*** Document section Section Begins ***

As I mentioned up-thread, we can multi-version this at the top level to start. In addition, there are some (I think) fairly straight-forward analyses that can be done to prove that this cannot impact a lot of common cases. For the rest, I think we just need to assess in real programs some more, looking to either do more complicated analysis/codegen or (my preference) invent a new kind of frontend dynamic dimension that does not broadcast. I believe that Theano had some nice solutions for this (but I haven’t seen/used them). At this stage, I’m more concerned that we have a way to correctly ingest programs with this behavior than I am that such a thing is in any way optimal.

I am not sure why this is not well defined. IMO it has better semantics As I mentioned, the missing attribute (what would be filled in instead of ... above) would contain a mapping from the dimension of the result to the dimension of the source. I havent worked out the exact attribute that would capture this, but I can express the two operations above using linalg.generic as follows

#map0 = affine_map<(d0, d1, d2) -> (d0, d2)>
#map1 = affine_map<(d0, d1, d2) -> (d0, d1, d2)>
%t = linalg.generic %a {
       indexing_maps = [#map0, #map1],
       iterator_types = ["parallel", "parallel", "parallel"],
       }
       ^bb0(%arg0 : f32, %arg1 : f32):
         linalg.yield %arg0
      } : tensor<?x?xf32>, tensor<?x?x?xf32>
%c = linalg.generic %t, %b {
       indexing_maps = [#map1, #map1, #map1]
       iterator_types = ["parallel", "parallel", "parallel"],
       ...
       }
       ^bb0(%arg2 : f32, %arg3 : f32, %arg4 : f32):
         %0 = addf %arg2, %arg3 : f32
         linalg.yield %0 : f32
     } : tensor<?x?x?xf32>, tensor<?x?x?xf32>, tensor<?x?x?xf32>

These can be fused to get the specification I had in the first post. We need the same information captured by the indexing_maps at the front-end/xla_hlo level. This does away with the fake size 1 dims and is actually fairly clean representation.
In terms of rules under which we can fuse these, the current fusion on tensor version of linalg.generic just looks for the producer to have all “parallel” iterator types. Then its always valid to fuse. You will replicate computation here, but one aspect of fusion is that you favor replicating computation to avoid trips to memory.

I don’t think this is equivalent, if I understand your encoding right. Stating that 0 -> {0, 1} does not specify how elements get distributed. If you had a dimension of extent 32 that gets broadcast to dimensions of extent 8 and 4, then you would redistribute the elements. If the original extent does not match the product of the broadcasted-to dimensions, you would need to repeat elements. using degenerate dimensions with extend 1 in the source operand is a way to specify along which dimension the repeating is to happen.
I think what you are more after here is to specify the dimensions in the result where you repeat the input. Would this just be a vector? So essentially, you want some static attributes that tells you where the dynamic ‘1’ values in the shape will be.

I would argue that you are no longer having the dynamic broadcasting problem because you now require a static specification of broadcasting behavior. For input languages that require a specification like this, this could work well and expanding the original xla.broadcast operation to also support permutations would be a good way to model this.

*** Document section Section Ends ***

> [Work instruction 1] Reproduce verbatim the passage of the text on dynamic broadcasting from "These can be" up to and including "fairly clean representation.".

*** Data for the task Section Begins ***

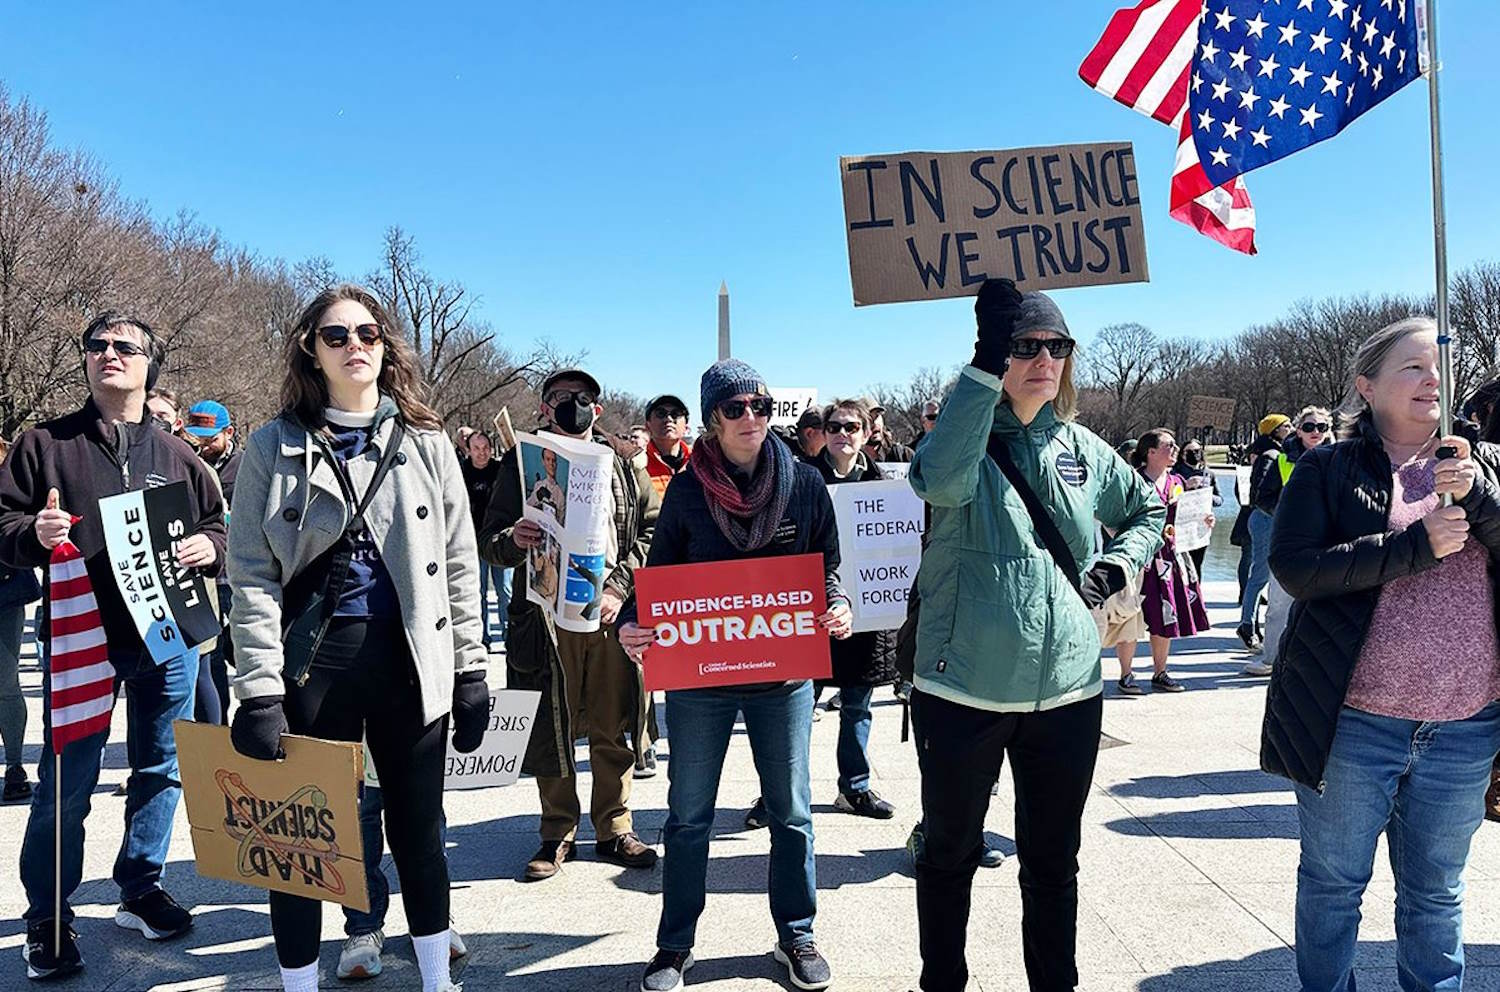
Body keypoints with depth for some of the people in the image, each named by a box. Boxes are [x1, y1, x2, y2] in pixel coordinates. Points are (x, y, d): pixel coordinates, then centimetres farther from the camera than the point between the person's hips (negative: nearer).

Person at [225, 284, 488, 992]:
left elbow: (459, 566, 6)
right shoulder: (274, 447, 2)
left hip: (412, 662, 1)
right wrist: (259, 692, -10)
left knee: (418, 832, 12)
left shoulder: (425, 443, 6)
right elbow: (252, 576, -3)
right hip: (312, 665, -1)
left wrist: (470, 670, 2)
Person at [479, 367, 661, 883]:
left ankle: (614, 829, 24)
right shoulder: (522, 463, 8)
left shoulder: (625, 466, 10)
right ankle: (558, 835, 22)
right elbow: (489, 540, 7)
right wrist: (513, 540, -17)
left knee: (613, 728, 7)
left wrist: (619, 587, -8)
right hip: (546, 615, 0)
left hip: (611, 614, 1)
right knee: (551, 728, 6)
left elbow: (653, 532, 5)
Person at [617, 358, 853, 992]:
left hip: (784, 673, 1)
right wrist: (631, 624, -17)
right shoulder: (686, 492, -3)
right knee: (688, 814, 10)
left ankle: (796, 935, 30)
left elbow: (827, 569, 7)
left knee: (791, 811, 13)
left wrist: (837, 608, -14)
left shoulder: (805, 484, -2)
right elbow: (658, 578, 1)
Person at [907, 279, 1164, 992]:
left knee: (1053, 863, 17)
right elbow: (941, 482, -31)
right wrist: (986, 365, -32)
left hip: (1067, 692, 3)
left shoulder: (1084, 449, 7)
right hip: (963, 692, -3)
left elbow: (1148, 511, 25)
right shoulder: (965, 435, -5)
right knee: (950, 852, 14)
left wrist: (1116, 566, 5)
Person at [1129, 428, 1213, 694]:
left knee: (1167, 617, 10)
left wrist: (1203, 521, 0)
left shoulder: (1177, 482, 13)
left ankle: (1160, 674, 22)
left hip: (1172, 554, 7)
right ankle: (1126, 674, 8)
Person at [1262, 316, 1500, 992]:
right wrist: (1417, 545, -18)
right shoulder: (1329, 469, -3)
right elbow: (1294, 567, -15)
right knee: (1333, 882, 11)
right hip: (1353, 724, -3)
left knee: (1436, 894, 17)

*** Data for the task Section Ends ***

> [Work instruction 2] Locate every line in the records that contains the word "shoulder", and copy each of those lines. Treat uppercase and lowercase as different.

> [Result 1]
These can be fused to get the specification I had in the first post. We need the same information captured by the indexing_maps at the front-end/xla_hlo level. This does away with the fake size 1 dims and is actually fairly clean representation.

> [Result 2]
right shoulder: (274, 447, 2)
left shoulder: (425, 443, 6)
right shoulder: (522, 463, 8)
left shoulder: (625, 466, 10)
right shoulder: (686, 492, -3)
left shoulder: (805, 484, -2)
left shoulder: (1084, 449, 7)
right shoulder: (965, 435, -5)
left shoulder: (1177, 482, 13)
right shoulder: (1329, 469, -3)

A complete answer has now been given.